I had my first holiday last Autumn when I did not think about my work.
Our new Blackberry cover designs are going to be featured in the Wall Street movie sequal.
Cruelest position for a trainee
Everybody has to start somewhere
Most memorable returned goods
After the Art Basel Miami Beach 2007, our products were returned in a crate, which was way too big for our door, nor was there any chance getting the crate onto the second floor. It was so heavy, that nobody could steal it anyway, so we just left it outside.
ABN-AMRO bank put our faces accidentally on their website. After a couple of weeks somebody told me about this and we got in touch with ABN-AMRO bank. They responded with lighting speed and the images were removed immediately from their website.
Going through the customs in America is not fun. Before the Art Basel Miami Beach 2007, because of the suspicious nature of the designs, all the content was confiscated by homeland security.
First series production
All under control
Most memorable rip-off
Signoria, an Italian textiles company, downloaded an image of the 1597 design and made a series of bed sheets with a 3D rendering I had made. They didn’t even bother changing the image in anyway, but just downloaded the original image from our FTP server. We could have sent our lawyer dogs at them, but since they apparently liked our graphical work, we decided to turn it around and create a line of bedsheets for them instead.
Most memorable student project
Brian has a bright future ahead of him…
Most memorable award
I forget the awards we won, but more think about the ones we lost. I still think we should have gotten the Index Award.
For our first FOC show in Milan we combined the transport and hotel into one. We went in a camper and parked in front of the exhibition hall. Since the lodge was for free, we saved the money for the parties.

********************

SET EXERCISE:
Translate this sentence from the anecdotes above into Spanish: "Since the lodge was for free, we saved the money for the parties."

********************

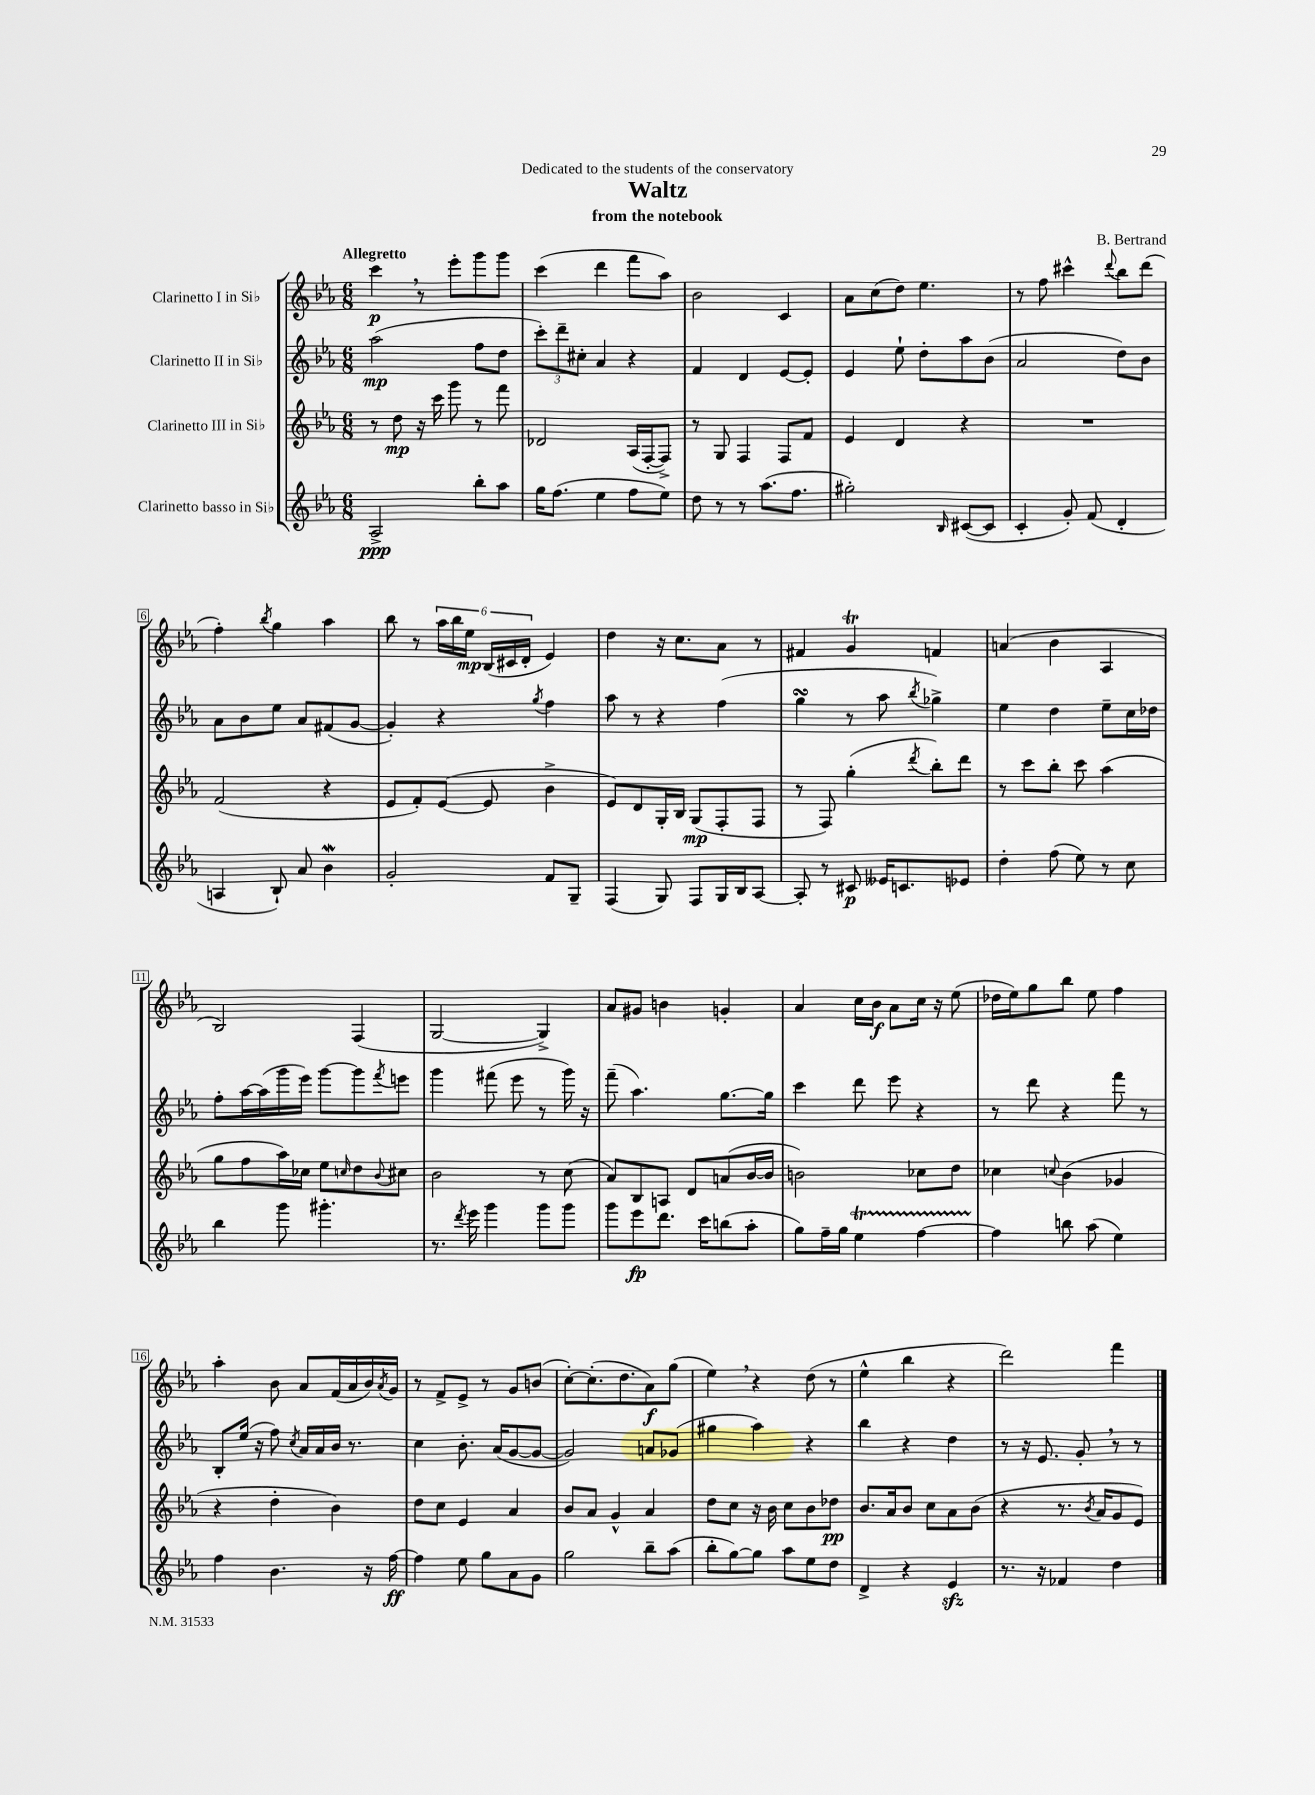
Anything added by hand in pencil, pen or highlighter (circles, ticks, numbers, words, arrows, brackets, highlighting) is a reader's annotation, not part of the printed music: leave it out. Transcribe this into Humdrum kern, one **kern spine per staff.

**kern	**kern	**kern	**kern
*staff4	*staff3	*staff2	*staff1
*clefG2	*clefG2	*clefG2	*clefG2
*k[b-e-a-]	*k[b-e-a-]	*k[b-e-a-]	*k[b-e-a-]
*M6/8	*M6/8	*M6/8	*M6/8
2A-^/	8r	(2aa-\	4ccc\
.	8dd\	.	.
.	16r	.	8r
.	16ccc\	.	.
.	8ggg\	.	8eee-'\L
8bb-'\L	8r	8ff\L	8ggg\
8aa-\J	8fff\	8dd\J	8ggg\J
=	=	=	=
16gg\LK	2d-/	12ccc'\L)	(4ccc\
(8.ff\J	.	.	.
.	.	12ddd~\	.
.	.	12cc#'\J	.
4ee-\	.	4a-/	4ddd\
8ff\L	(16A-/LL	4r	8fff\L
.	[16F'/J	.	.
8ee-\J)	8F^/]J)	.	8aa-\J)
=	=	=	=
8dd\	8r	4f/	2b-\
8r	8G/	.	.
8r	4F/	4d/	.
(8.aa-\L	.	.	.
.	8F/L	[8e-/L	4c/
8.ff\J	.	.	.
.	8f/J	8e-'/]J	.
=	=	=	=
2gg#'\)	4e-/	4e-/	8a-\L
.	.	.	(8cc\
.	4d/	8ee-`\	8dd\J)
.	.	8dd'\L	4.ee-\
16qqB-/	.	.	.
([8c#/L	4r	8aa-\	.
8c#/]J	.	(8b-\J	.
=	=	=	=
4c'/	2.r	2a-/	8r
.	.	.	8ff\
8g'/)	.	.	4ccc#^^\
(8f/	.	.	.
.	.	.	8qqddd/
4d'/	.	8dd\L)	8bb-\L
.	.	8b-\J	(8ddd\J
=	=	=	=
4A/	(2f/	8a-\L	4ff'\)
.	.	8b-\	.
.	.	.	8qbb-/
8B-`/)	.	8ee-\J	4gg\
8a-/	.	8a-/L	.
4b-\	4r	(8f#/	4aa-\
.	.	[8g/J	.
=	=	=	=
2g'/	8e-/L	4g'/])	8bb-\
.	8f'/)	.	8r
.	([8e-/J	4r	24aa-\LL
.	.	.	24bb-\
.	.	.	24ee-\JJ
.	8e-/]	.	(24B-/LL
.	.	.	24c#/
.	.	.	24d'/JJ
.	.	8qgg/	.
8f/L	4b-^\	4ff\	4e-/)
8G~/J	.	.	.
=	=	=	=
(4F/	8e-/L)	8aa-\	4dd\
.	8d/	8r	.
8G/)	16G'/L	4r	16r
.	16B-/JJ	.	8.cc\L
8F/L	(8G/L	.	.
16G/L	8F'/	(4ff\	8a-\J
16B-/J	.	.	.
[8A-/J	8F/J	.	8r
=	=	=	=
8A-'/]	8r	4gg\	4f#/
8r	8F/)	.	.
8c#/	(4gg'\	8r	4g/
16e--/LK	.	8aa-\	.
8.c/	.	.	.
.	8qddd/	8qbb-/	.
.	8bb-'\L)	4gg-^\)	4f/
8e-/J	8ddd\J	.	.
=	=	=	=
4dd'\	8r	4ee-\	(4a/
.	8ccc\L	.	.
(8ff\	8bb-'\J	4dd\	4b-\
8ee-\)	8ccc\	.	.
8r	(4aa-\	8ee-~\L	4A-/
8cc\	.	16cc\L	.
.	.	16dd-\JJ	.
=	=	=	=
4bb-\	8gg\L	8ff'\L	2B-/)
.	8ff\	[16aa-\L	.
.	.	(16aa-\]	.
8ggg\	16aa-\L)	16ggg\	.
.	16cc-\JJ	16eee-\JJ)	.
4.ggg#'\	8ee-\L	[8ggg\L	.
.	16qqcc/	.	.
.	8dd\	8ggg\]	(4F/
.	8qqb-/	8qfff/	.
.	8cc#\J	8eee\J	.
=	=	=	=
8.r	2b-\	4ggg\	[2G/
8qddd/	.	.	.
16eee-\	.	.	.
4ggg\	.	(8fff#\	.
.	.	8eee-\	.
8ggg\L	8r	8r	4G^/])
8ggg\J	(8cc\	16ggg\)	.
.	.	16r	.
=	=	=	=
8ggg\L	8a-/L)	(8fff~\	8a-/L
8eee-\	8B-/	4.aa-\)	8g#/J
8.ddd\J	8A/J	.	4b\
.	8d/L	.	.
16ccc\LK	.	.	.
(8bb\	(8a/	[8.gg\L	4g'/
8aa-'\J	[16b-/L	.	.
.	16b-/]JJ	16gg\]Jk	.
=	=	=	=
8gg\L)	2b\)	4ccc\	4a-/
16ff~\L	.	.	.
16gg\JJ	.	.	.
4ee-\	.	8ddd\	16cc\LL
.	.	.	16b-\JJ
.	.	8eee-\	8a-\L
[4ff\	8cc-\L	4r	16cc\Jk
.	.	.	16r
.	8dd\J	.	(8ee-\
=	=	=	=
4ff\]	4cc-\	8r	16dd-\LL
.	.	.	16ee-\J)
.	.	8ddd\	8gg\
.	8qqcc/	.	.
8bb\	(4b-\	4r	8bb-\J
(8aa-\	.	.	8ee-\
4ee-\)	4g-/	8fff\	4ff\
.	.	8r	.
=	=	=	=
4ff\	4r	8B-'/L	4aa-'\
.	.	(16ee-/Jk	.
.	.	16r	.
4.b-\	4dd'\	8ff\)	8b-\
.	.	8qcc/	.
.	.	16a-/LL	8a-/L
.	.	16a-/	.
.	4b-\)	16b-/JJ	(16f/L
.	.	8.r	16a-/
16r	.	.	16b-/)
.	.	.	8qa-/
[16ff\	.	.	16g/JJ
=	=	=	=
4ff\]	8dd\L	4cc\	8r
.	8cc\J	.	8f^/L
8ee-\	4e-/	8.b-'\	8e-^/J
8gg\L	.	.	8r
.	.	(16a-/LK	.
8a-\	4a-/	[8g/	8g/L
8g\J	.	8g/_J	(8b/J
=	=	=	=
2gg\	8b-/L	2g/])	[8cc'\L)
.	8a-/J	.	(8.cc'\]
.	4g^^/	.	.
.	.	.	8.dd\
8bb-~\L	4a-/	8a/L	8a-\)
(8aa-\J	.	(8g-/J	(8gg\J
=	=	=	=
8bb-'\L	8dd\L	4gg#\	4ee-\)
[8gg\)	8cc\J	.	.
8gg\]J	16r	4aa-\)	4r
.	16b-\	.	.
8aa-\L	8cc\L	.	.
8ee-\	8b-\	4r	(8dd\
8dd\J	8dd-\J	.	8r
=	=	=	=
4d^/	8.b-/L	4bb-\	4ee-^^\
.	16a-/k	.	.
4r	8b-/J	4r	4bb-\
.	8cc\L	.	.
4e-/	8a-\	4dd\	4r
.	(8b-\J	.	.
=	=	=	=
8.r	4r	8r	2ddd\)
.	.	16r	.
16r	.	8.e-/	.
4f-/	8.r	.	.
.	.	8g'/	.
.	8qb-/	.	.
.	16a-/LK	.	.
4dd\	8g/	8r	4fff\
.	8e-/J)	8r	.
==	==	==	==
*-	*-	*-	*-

********************

SOLUTION TO THE EXERCISE:
Como el alojamiento era gratis, ahorramos el dinero para las fiestas.